| JOUW OPDRACHT |
Herschrijf in de brontekst hieronder de alinea die begint met "Het ‘Wiegeliedje voor wie alles moet’ maakt goed" als een korte opsomming. Behoud de belangrijkste feiten.

____ BRONTEKST

Wat me verder lezend opvalt zijn Lieke’s sokken, die kwam ik eerder in de bundel ook al tegen. Ze lijken in titelgedicht ‘De eerste letter’ symbool te staan voor een laagje comfort en bescherming, een laagje beschaving.

Ik ben een geit met een navelstreng. Een vlezige lijn
die me bij het jouwe houdt. Jij bent niet de schaar
die me afknipt maar ook niet de wieg
waarin ik geboren word. Ergens
in deze berg moeten mijn sokken
toch liggen, iets zachts
voor mijn voeten, dat ze warm houdt.

Ik word geraakt waar de gedichten van eenvoud getuigen en de vertelstem kwetsbaar en eerlijk klinkt:

Soms ben ik zo open
dat ik mezelf van de randen af duw

Soms zo laag
dat het voelt alsof ik er wortel schiet

Maar ik heb goed gegeten
en het was lekker

Die zelfrelativering werkt ook hier weer humoristisch en tegelijk maakt het ‘stoer doen’ de kwetsbaarheid nog schrijnender.

Het ‘Wiegeliedje voor wie alles moet’ maakt goed dat ik stiekem na een gedicht of twee, drie al vervuld ben en het verder moeten lezen kortsluiting lijkt te veroorzaken in mijn hoofd. De gedichten hebben een zekere dichtheid, een bijzonderheidsfactor.  Stel dat elk gedicht een petit-fourtje is, dan eet je daar toch niet in één keer een hele doos van leeg?  Omdat ik voor het schrijven van deze recensie naar mijn gevoel sneller en meer moet ‘eten’ dan ik wil, ben ik blij met het metaforische fleecedekentje en de druivensap,  zoals ik eerder al was met die sokken.

________
____ AANGELEVERD MATERIAAL

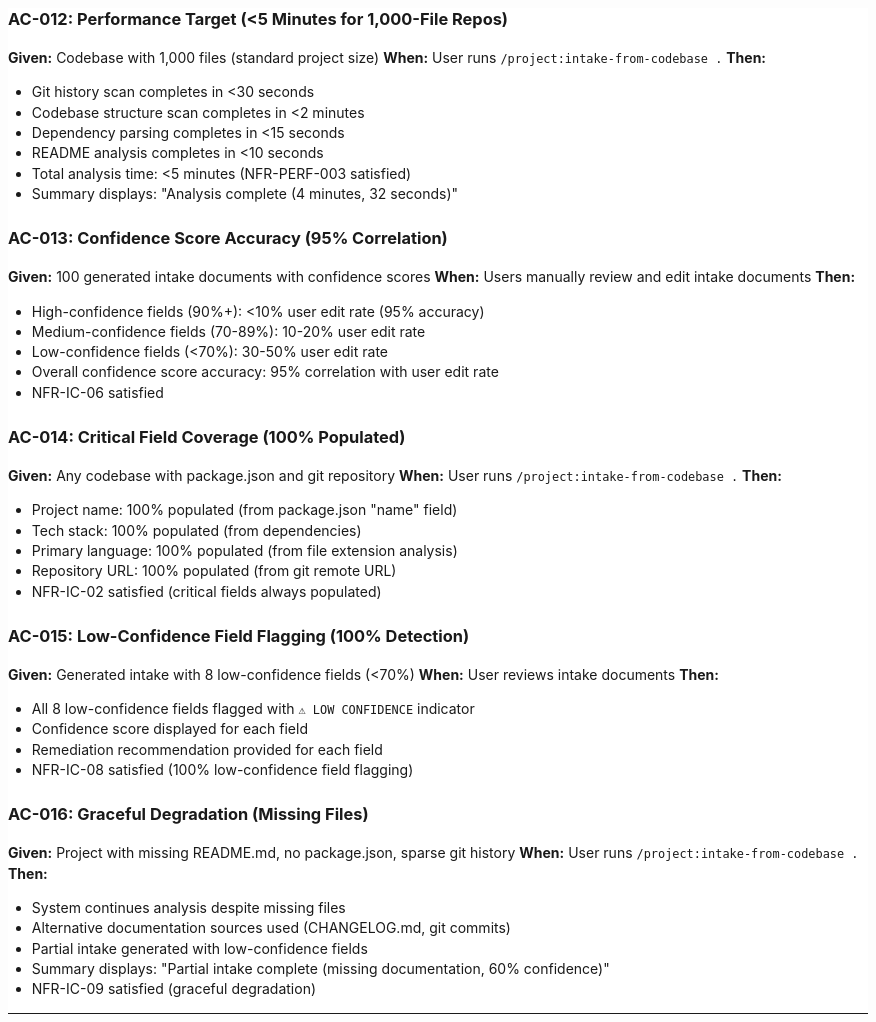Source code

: ### AC-012: Performance Target (<5 Minutes for 1,000-File Repos)

**Given:** Codebase with 1,000 files (standard project size)
**When:** User runs `/project:intake-from-codebase .`
**Then:**
- Git history scan completes in <30 seconds
- Codebase structure scan completes in <2 minutes
- Dependency parsing completes in <15 seconds
- README analysis completes in <10 seconds
- Total analysis time: <5 minutes (NFR-PERF-003 satisfied)
- Summary displays: "Analysis complete (4 minutes, 32 seconds)"

### AC-013: Confidence Score Accuracy (95% Correlation)

**Given:** 100 generated intake documents with confidence scores
**When:** Users manually review and edit intake documents
**Then:**
- High-confidence fields (90%+): <10% user edit rate (95% accuracy)
- Medium-confidence fields (70-89%): 10-20% user edit rate
- Low-confidence fields (<70%): 30-50% user edit rate
- Overall confidence score accuracy: 95% correlation with user edit rate
- NFR-IC-06 satisfied

### AC-014: Critical Field Coverage (100% Populated)

**Given:** Any codebase with package.json and git repository
**When:** User runs `/project:intake-from-codebase .`
**Then:**
- Project name: 100% populated (from package.json "name" field)
- Tech stack: 100% populated (from dependencies)
- Primary language: 100% populated (from file extension analysis)
- Repository URL: 100% populated (from git remote URL)
- NFR-IC-02 satisfied (critical fields always populated)

### AC-015: Low-Confidence Field Flagging (100% Detection)

**Given:** Generated intake with 8 low-confidence fields (<70%)
**When:** User reviews intake documents
**Then:**
- All 8 low-confidence fields flagged with `⚠️ LOW CONFIDENCE` indicator
- Confidence score displayed for each field
- Remediation recommendation provided for each field
- NFR-IC-08 satisfied (100% low-confidence field flagging)

### AC-016: Graceful Degradation (Missing Files)

**Given:** Project with missing README.md, no package.json, sparse git history
**When:** User runs `/project:intake-from-codebase .`
**Then:**
- System continues analysis despite missing files
- Alternative documentation sources used (CHANGELOG.md, git commits)
- Partial intake generated with low-confidence fields
- Summary displays: "Partial intake complete (missing documentation, 60% confidence)"
- NFR-IC-09 satisfied (graceful degradation)

---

________

| UITGEWERKTE OPLOSSING |
- Na twee of drie gedichten ben ik stiekem al vervuld, en verder lezen lijkt kortsluiting in mijn hoofd te veroorzaken. Het ‘Wiegeliedje voor wie alles moet’ maakt dat goed.
- De gedichten hebben een zekere dichtheid en een bijzonderheidsfactor. Als elk gedicht een petit-fourtje is, eet je niet in één keer een hele doos leeg.
- Voor deze recensie moet ik naar mijn gevoel sneller en meer ‘eten’ dan ik wil. Daarom ben ik blij met het metaforische fleecedekentje en de druivensap, zoals eerder met de sokken.